Le conclusioni degli studi epidemiologici non sempre vengono confermate in laboratorio. Più che un singolo alimento, è la qualità complessiva della dieta a fare la differenza
Rispondere a questa domanda non è facile. Gran parte delle informazioni in nostro possesso sugli effetti di un certo alimento sul rischio di sviluppare un tumore derivano da studi epidemiologici, nei quali si valuta una popolazione nell’arco del tempo andando a misurare l’assunzione di un determinato cibo nella dieta e lo sviluppo di particolari tumori.
È grazie a questa tipologia di studi che si è potuto nel tempo dimostrare che chi mangia carne rossa ha una più alta incidenza di tumori del colon-retto. L’epidemiologia, però, non sa dirci perché: per scoprirlo, dobbiamo indagare a livello molecolare (e quindi in laboratorio) la composizione stessa del cibo, e vedere quali meccanismi molecolari sono attivati da essa. Il fatto che il tutto si svolga in laboratorio non è elemento da sottovalutare. Le analisi si svolgono in un ambiente controllato, dove si studia l’utilizzo di un unico nutriente (quello in esame di cui vogliamo scoprire i meccanismi), e spesso in dosi elevate, difficili da raggiungere a tavola.

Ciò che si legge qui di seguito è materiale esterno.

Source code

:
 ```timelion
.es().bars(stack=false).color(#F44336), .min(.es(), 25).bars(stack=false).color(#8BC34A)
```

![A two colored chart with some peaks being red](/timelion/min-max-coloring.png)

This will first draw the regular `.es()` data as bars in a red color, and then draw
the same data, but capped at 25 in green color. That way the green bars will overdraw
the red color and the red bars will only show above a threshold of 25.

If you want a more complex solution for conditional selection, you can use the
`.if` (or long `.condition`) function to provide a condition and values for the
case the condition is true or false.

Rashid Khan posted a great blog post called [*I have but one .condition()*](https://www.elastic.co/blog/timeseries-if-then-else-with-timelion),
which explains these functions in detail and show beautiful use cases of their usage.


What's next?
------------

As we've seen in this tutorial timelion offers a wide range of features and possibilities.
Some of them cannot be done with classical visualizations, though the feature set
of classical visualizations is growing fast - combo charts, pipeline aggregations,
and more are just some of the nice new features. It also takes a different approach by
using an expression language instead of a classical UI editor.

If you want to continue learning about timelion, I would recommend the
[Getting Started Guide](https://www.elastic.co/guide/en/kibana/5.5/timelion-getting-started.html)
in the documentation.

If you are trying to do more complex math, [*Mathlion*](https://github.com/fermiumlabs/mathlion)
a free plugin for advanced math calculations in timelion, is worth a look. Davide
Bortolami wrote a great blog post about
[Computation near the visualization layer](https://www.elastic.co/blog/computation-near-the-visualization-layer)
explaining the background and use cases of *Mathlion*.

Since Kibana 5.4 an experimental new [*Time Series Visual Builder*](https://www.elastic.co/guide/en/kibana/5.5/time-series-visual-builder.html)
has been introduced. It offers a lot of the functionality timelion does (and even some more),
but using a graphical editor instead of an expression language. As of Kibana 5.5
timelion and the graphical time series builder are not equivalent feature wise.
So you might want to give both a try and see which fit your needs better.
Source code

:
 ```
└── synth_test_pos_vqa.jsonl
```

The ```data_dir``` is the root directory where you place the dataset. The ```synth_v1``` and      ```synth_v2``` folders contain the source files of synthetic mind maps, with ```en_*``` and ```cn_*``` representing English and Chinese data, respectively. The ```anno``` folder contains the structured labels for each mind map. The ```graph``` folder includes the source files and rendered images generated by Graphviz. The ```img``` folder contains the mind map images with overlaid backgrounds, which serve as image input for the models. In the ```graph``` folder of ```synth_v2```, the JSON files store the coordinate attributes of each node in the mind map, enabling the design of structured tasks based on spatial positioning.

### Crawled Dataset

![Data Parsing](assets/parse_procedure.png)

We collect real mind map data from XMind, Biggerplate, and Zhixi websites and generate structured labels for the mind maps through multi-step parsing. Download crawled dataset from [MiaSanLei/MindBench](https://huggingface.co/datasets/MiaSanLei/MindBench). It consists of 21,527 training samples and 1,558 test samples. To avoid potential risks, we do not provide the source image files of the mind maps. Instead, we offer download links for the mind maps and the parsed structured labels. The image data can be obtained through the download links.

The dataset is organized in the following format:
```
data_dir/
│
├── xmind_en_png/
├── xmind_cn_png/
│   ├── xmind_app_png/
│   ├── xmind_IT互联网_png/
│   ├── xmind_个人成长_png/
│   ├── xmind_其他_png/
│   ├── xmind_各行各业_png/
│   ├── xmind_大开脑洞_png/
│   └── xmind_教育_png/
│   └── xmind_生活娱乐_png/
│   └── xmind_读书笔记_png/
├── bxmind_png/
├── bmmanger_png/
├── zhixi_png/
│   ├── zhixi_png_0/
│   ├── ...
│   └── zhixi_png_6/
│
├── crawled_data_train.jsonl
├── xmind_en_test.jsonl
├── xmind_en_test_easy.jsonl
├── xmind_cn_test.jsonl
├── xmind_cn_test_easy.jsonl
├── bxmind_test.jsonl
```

Non solo: difficilmente è possibile ricreare in laboratorio la composizione di un alimento. In laboratorio si studia la vitamina C ad alte dosi, mentre a casa mangiamo un’arancia, che al suo interno è ricca di vitamina A, potassio, calcio, zuccheri e molto altro. E spesso si scopre che è proprio l’alimento naturale quello che funziona, mentre il singolo nutriente non sembra avere effetti protettivi.